START Records shown
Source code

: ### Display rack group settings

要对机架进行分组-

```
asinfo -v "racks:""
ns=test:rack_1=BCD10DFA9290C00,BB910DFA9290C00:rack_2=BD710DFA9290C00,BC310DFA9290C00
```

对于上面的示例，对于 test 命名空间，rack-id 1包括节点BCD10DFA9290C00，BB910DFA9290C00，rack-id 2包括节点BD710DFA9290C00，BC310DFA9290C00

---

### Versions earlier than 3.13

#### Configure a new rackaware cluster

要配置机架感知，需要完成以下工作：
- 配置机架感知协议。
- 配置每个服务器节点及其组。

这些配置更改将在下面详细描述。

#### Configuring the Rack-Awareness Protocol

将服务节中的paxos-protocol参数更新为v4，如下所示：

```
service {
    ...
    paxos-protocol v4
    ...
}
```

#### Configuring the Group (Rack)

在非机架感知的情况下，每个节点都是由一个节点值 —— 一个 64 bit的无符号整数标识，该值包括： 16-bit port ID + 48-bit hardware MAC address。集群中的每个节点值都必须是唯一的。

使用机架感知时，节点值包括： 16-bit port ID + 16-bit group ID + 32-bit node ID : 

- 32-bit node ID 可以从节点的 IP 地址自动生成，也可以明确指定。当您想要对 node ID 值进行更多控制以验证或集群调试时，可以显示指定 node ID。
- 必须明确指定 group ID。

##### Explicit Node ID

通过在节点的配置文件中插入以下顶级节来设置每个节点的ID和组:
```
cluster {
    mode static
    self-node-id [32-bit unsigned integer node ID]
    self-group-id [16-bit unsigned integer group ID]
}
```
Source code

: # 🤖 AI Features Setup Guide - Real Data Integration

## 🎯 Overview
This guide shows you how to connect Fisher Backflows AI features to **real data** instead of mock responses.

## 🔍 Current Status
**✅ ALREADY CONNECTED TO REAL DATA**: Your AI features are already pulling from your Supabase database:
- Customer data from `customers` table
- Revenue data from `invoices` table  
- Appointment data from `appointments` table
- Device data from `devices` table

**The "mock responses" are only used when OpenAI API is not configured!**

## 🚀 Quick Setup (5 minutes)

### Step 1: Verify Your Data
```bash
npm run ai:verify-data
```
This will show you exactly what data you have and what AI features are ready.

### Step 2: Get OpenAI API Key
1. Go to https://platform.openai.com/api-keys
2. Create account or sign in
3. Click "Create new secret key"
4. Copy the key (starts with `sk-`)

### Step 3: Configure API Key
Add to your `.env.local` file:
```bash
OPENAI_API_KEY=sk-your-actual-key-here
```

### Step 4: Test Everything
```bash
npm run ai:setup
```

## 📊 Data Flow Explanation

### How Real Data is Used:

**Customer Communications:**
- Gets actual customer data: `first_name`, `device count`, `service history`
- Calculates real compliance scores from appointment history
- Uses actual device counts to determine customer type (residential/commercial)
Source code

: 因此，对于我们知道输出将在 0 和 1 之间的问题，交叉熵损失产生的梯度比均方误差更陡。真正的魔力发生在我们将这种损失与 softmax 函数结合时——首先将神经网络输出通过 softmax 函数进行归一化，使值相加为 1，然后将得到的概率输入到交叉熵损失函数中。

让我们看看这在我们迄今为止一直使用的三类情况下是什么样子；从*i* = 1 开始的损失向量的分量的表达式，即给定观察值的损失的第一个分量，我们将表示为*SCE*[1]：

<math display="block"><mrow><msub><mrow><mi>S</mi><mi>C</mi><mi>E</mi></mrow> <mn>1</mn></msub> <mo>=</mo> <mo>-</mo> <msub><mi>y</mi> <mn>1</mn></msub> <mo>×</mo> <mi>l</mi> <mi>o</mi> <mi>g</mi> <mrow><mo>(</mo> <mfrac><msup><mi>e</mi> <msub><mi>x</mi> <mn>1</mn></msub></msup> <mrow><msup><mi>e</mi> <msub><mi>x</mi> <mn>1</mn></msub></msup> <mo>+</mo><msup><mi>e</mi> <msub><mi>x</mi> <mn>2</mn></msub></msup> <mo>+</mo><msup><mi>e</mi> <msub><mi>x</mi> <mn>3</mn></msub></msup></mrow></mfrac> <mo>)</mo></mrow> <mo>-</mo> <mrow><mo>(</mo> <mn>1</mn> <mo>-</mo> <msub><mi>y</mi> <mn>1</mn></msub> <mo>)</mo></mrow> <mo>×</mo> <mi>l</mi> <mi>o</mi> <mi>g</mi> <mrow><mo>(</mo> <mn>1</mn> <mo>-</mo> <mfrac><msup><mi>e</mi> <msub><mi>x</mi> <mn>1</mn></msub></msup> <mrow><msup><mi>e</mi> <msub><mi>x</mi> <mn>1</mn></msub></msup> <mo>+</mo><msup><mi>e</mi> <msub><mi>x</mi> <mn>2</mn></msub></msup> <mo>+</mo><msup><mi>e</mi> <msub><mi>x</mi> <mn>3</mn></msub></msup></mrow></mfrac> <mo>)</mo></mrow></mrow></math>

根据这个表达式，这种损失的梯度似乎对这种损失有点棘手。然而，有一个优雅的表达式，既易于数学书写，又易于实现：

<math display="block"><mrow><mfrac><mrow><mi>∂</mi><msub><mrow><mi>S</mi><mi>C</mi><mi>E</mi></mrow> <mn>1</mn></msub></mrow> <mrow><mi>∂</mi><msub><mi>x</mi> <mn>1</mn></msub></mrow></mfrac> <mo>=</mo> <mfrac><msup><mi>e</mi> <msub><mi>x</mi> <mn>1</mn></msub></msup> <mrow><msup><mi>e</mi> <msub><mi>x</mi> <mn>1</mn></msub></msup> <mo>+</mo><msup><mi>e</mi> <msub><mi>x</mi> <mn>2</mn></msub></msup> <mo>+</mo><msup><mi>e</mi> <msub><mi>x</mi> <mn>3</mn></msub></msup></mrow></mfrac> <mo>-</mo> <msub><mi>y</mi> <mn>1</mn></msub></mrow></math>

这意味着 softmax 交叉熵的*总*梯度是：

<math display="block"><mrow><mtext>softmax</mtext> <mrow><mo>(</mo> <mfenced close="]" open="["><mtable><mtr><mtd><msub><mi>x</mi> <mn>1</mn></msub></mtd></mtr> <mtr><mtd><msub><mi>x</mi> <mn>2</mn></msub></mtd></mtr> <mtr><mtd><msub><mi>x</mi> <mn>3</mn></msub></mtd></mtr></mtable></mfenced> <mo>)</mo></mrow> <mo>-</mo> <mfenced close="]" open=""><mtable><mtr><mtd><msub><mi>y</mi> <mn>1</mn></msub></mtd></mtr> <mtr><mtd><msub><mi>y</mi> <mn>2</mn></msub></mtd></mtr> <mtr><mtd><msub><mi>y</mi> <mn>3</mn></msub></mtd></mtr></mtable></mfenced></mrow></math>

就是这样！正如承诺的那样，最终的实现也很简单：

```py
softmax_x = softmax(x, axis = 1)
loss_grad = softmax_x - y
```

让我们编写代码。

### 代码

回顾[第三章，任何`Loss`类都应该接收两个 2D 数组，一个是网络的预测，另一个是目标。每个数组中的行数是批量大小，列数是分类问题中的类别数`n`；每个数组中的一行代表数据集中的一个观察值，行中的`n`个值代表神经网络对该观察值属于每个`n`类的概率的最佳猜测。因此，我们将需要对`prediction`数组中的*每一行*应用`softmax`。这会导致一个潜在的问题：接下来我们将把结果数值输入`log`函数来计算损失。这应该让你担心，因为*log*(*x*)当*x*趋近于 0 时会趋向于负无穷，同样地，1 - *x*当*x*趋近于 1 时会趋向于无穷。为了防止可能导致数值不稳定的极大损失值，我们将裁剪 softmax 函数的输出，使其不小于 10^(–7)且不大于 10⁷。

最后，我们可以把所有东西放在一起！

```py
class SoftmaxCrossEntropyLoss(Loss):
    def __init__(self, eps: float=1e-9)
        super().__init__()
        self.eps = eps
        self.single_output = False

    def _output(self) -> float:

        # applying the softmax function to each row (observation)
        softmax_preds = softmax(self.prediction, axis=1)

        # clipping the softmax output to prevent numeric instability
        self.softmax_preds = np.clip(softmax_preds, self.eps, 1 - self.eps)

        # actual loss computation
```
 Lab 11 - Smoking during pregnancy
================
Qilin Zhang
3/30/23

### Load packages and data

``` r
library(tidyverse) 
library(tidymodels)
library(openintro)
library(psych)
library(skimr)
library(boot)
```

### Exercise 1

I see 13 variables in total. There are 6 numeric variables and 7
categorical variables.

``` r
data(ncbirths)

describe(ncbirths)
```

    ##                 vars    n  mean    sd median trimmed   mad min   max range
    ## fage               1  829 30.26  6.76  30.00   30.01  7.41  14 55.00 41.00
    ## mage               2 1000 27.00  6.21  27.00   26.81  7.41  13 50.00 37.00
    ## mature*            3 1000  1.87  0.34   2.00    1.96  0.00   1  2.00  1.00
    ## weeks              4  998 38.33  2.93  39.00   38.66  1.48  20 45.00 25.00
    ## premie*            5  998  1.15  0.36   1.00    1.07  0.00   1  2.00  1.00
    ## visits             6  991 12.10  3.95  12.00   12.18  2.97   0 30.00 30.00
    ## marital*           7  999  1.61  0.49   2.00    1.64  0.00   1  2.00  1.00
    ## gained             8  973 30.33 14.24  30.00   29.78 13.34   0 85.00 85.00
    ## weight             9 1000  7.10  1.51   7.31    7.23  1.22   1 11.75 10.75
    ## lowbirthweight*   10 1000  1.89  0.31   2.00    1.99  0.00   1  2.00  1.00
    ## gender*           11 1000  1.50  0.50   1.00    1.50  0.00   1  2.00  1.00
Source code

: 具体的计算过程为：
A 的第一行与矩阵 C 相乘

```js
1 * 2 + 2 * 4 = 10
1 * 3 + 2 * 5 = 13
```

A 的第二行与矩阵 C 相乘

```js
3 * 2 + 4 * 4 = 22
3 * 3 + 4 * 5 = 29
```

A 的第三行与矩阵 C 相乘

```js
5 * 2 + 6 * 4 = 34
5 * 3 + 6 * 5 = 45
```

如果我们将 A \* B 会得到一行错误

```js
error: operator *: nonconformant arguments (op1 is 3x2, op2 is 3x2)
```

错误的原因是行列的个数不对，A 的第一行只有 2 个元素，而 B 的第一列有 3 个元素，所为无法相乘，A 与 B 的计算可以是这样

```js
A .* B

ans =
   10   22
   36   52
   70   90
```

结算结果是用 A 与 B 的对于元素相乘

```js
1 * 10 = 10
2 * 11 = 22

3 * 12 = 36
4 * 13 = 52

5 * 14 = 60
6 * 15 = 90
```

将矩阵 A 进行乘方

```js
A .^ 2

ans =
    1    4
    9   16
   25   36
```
END Records shown
Problem requirements. Quote, word for word, every line from the top of the entries through the line that holds "- Revenue data".

Result of the task.
Source code

: ### Display rack group settings

要对机架进行分组-

```
asinfo -v "racks:""
ns=test:rack_1=BCD10DFA9290C00,BB910DFA9290C00:rack_2=BD710DFA9290C00,BC310DFA9290C00
```

对于上面的示例，对于 test 命名空间，rack-id 1包括节点BCD10DFA9290C00，BB910DFA9290C00，rack-id 2包括节点BD710DFA9290C00，BC310DFA9290C00

---

### Versions earlier than 3.13

#### Configure a new rackaware cluster

要配置机架感知，需要完成以下工作：
- 配置机架感知协议。
- 配置每个服务器节点及其组。

这些配置更改将在下面详细描述。

#### Configuring the Rack-Awareness Protocol

将服务节中的paxos-protocol参数更新为v4，如下所示：

```
service {
    ...
    paxos-protocol v4
    ...
}
```

#### Configuring the Group (Rack)

在非机架感知的情况下，每个节点都是由一个节点值 —— 一个 64 bit的无符号整数标识，该值包括： 16-bit port ID + 48-bit hardware MAC address。集群中的每个节点值都必须是唯一的。

使用机架感知时，节点值包括： 16-bit port ID + 16-bit group ID + 32-bit node ID : 

- 32-bit node ID 可以从节点的 IP 地址自动生成，也可以明确指定。当您想要对 node ID 值进行更多控制以验证或集群调试时，可以显示指定 node ID。
- 必须明确指定 group ID。

##### Explicit Node ID

通过在节点的配置文件中插入以下顶级节来设置每个节点的ID和组:
```
cluster {
    mode static
    self-node-id [32-bit unsigned integer node ID]
    self-group-id [16-bit unsigned integer group ID]
}
```
Source code

: # 🤖 AI Features Setup Guide - Real Data Integration

## 🎯 Overview
This guide shows you how to connect Fisher Backflows AI features to **real data** instead of mock responses.

## 🔍 Current Status
**✅ ALREADY CONNECTED TO REAL DATA**: Your AI features are already pulling from your Supabase database:
- Customer data from `customers` table
- Revenue data from `invoices` table  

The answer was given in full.